Rumların kentleşme planlarını incelemedim ama, sanırım onlar da, AB üyesi ülke olmalarına rağmen, yeterince bisiklet hatlarına sahip değillerdir.
“Sağlık” dedim de, yılların nasıl geçtiğini de sorgulamayız maalesef.  Her gün bir yerlerimizde sızılar oluşur, doktor doktor dolaşırız.
Halbuki sistemli spor yapan insanlar, yaşlanıncaya kadar bu alışkanlıklarını ileri yaşlara kadar sürdürdükleri sürece, pek doktora uğramazlar.  Spor kültürümüz geliştikçe, sağlık sorunlarımız da asgariye  iniyor.
Ne tuhaf bir durum...  Kime sorsanız belfıtığından muzdarip.  Ne oldu yahu bizlere? Ben de dahil binlerce insan belfıtığı tedavisi görüyor.  Bunun kökünde yatan nelerdir?
Şöyle anılarımı kaşıdığımda bazı şeyler geliyor aklıma...
Mesela o mücahitlik yıllarımızda kum torbalarını sırtımıza vurur, Şemsi Kâzım Apartmanı’nın çatısına mevziler yapardık.  Özellikle Şemsi Kâzım Apartmanı ve Saray Otel çatısı, Mangli’nin tepesindeki uçaksavar silahına karşı stratejik olarak hazırlanan noktalardı.
Sözü getirmek istediğim husus şudur.
Bu belfıtıkları, bu sızılar, bu eklem yerlerindeki deformasyonlar boşuna mı geldi buldu bizi.  Bütün bunlar özellikle ileri yaşlardaki insanların zor hayatlarının bir bedelidir diye düşünüyorum.
Unutmayın!  Mutlaka herşeyin bir bedeli vardır.  O kum torbalarının bedeli belfıtığı rahatsızlığına maruz kalışımızdandır elbette.
İşte o bağlamda şu anda içinde bulunduğumuz ekonomik açmazlar, herkesi yeni önlemler almaya yöneltiyor.  Ya aracınızı garaja kilitleyip işinize gücünüze olabildiğince toplu taşımadan yararlanacaksınız, ya da kendinize yeni bir bisiklet alacaksınız.  Şayet eviniz iş yerinize veya gideceğiniz yere çok yakınsa, en güzeli yürümek.
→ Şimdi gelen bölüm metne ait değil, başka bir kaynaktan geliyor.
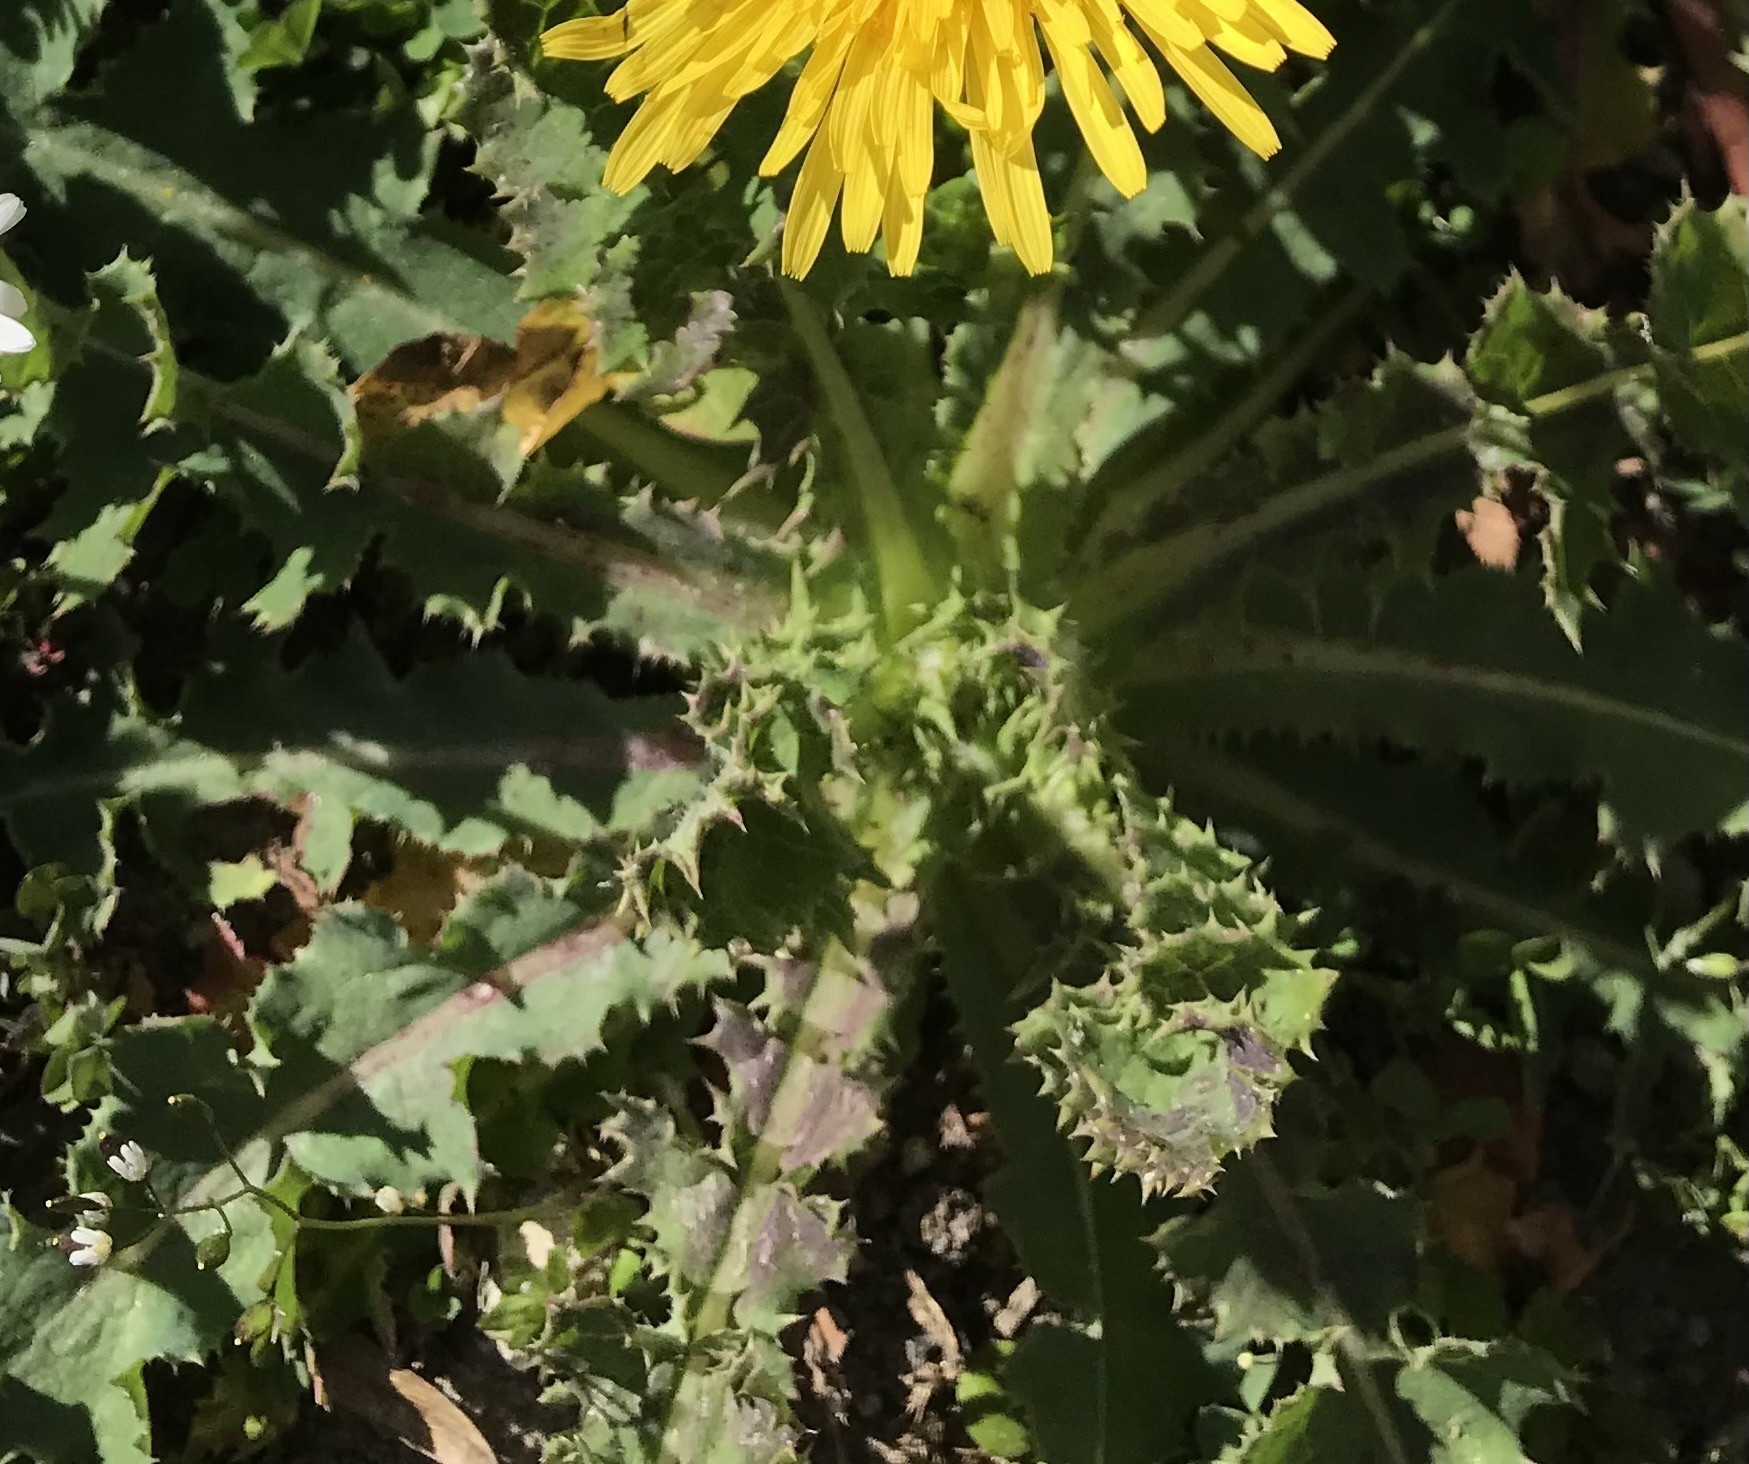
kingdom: Plantae
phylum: Tracheophyta
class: Magnoliopsida
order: Asterales
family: Asteraceae
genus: Sonchus
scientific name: Sonchus asper
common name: Prickly sow-thistle
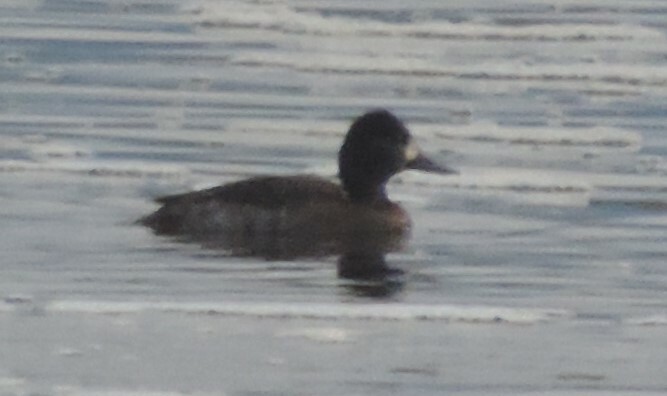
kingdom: Animalia
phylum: Chordata
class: Aves
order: Anseriformes
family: Anatidae
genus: Aythya
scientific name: Aythya affinis
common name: Lesser scaup
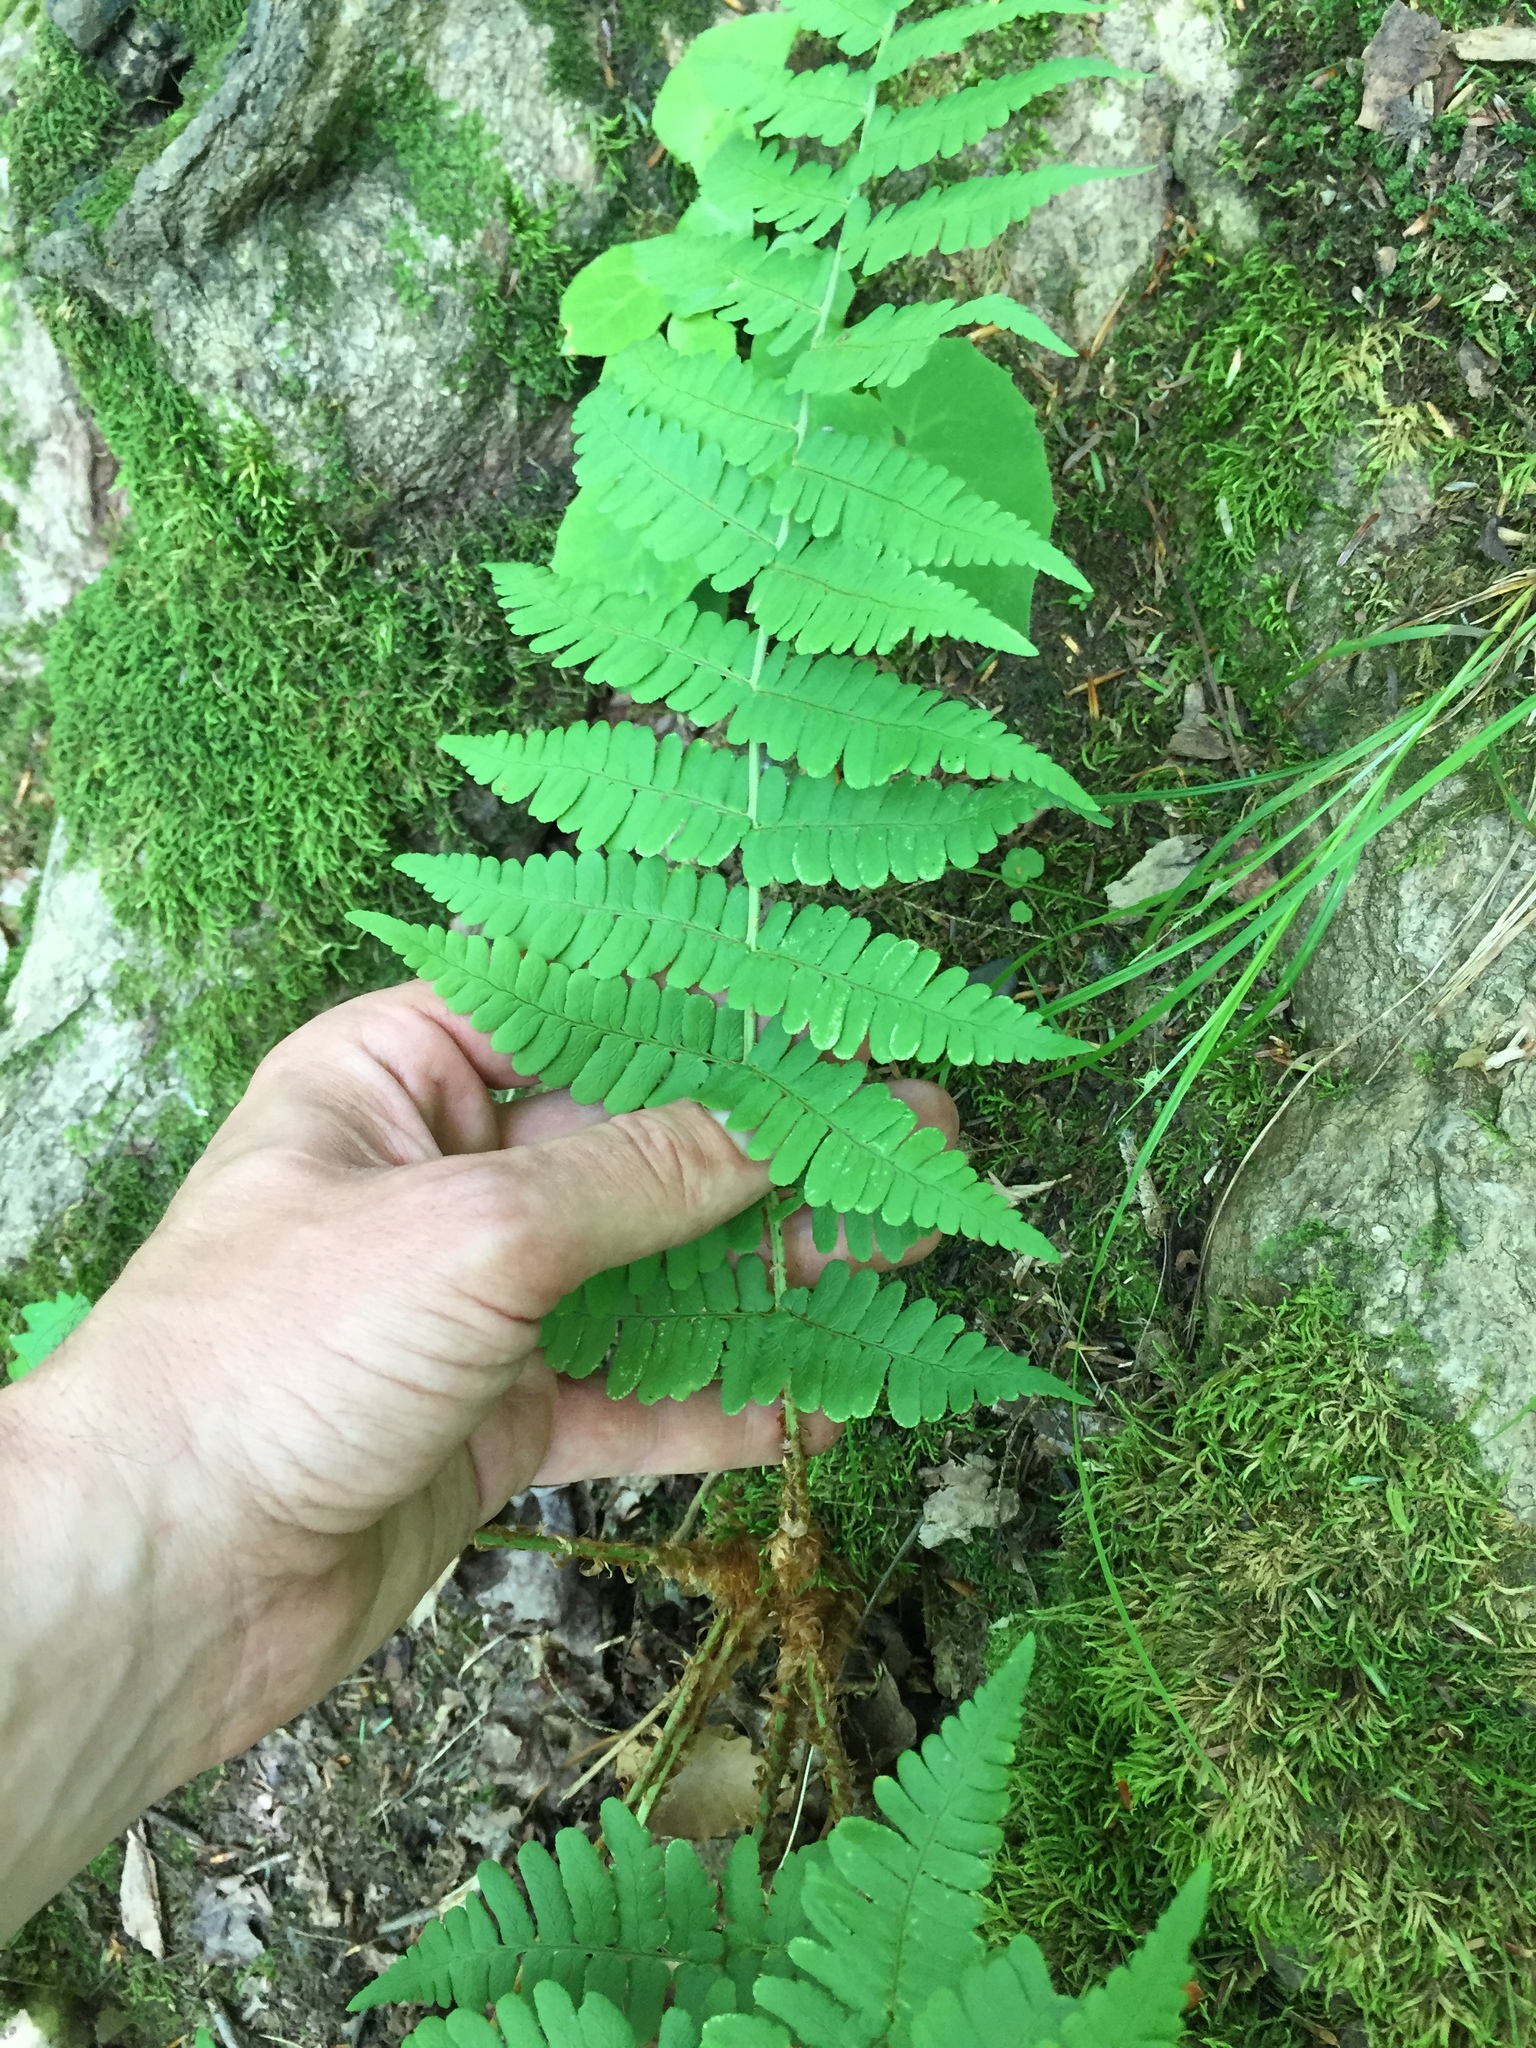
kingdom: Plantae
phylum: Tracheophyta
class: Polypodiopsida
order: Polypodiales
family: Dryopteridaceae
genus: Dryopteris
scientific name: Dryopteris marginalis
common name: Marginal wood fern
Galiba Prof. Osman Müftüoğlu gibi yazıp çizdim bugün.  
Her ne ise...  Bu yangından kurtulmak için kendinize yeni tedbirler uygulayın ve hem bütçenizi, hem de sağlığınızı koruyun.
Yani elli altmış yıl öncesinin güzel bisikletli yılları nerede?
Daha da kestirmeden, sağlığım el verseydi mutlaka bisiklet kullanırdım, değerli okurlarım.